A darkly romantic, fairytale-inspired fantasy—the first in a duology—for fans of The Cruel Prince and Serpent & Dove.

Violet is a prophet and a liar, influencing the court as Seer with her cleverly phrased—and not always true—divinations. Honesty is for suckers like the oh-so-not-charming Prince Cyrus, who plans to strip her of her title once he’s crowned.

After the king asks her to falsely prophesy Cyrus’s love story for an upcoming ball, Violet awakens a dreaded curse about the prince’s future bride. Her wits may protect her in the ruthless court, but they can’t protect her against fate—nor the doomed attraction growing between her and the prince…

Love Times Infinity by Lane Clarke (Poppy) – some editions dated 26th July.

The swoon of Nicola Yoon meets the emotional punch of Elizabeth Acevedo in this breakout debut novel that answers big questions about identity, family, and love.


High school junior Michie is struggling to define who she is for her scholarship essays, her big shot at making it into Brown as a first-generation college student. The prompts would be hard for anyone, but Michie’s been estranged from her mother since she was seven and her concept of family has long felt murky.

Enter new kid and basketball superstar Derek de la Rosa. He is very cute, very talented, and very much has his eye on Michie, no matter how invisible she believes herself to be.
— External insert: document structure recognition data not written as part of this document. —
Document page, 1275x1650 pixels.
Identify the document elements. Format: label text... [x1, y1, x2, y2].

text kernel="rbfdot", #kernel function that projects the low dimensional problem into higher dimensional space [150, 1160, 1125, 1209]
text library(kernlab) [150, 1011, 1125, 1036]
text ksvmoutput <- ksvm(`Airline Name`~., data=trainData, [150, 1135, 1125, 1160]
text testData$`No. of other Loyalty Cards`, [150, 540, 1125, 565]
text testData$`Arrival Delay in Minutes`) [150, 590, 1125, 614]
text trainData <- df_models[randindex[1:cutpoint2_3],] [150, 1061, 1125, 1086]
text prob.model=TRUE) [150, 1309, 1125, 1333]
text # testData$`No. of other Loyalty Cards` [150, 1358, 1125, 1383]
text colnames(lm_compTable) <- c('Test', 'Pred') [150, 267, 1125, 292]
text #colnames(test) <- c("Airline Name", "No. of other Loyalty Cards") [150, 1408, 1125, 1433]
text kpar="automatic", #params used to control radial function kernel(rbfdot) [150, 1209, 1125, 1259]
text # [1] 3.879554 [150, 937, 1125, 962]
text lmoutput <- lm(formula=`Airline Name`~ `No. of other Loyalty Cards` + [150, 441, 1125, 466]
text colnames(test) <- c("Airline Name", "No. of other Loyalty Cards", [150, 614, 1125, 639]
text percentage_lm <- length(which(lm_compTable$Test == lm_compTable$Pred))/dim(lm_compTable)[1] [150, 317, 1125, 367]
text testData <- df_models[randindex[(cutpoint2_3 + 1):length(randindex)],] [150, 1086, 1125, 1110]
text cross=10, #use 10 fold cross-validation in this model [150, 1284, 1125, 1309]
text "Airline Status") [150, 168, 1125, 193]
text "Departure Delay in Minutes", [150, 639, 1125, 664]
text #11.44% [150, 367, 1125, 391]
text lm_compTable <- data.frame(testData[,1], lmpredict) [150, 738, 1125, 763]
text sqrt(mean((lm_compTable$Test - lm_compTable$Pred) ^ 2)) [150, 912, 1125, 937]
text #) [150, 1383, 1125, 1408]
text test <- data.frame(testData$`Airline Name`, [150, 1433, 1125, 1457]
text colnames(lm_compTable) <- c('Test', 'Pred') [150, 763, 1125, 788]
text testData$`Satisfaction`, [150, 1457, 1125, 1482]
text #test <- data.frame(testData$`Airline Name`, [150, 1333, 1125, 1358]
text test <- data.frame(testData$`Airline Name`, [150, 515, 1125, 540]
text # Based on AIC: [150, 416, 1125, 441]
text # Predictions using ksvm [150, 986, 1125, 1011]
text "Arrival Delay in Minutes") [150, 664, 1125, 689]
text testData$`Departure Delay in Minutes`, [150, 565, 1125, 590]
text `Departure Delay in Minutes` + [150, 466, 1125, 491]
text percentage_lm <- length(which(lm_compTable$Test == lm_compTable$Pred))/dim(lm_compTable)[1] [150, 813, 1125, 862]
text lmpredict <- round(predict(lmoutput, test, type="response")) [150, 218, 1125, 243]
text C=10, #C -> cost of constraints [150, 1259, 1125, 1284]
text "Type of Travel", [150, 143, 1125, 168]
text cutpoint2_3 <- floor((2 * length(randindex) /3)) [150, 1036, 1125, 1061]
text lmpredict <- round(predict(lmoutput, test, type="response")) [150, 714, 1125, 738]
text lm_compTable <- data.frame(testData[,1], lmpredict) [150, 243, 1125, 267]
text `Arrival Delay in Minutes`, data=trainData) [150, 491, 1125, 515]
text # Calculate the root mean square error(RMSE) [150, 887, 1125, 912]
When Michie’s mother unexpectedly reaches out to make amends, and with her scholarship deadlines looming, Michie must choose whether to reopen old wounds or close the door on her past. And as she spends more time with Derek, she’ll have to decide how much of her heart she is willing to share. Because while Michie may not know who she is, she’s starting to realize who she wants to become, if only she can take a chance on Derek, on herself, and on her future.

Beasts of Ruin by Ayana Gray (Putnam)

In this much anticipated follow up to New York Times bestselling Beasts of Prey, Koffi’s powers grow stronger and Ekon’s secrets turn darker as they face the god of death.

Koffi has saved her city and the boy she loves, but at a terrible price. Now a servant to the cunning god of death, she must use her newfound power to further his continental conquest, or risk the safety of her home and loved ones. As she reluctantly learns to survive amidst unexpected friends and foes, she will also have to choose between the life—and love—she once had, or the one she could have, if she truly embraces her dangerous gifts.

Cast out from the only home he’s ever known, Ekon is forced to strike new and unconventional alliances to find and rescue Koffi before it’s too late. But as he gets closer to the realm of death each day, so too does he draw nearer to a terrible truth—one that could cost everything.

Koffi and Ekon—separated by land, sea, and gods—will have to risk everything to reunite again. But the longer they’re kept apart, the more each of their loyalties are tested. Soon, both may have to reckon with changing hearts—and maybe, changing destinies.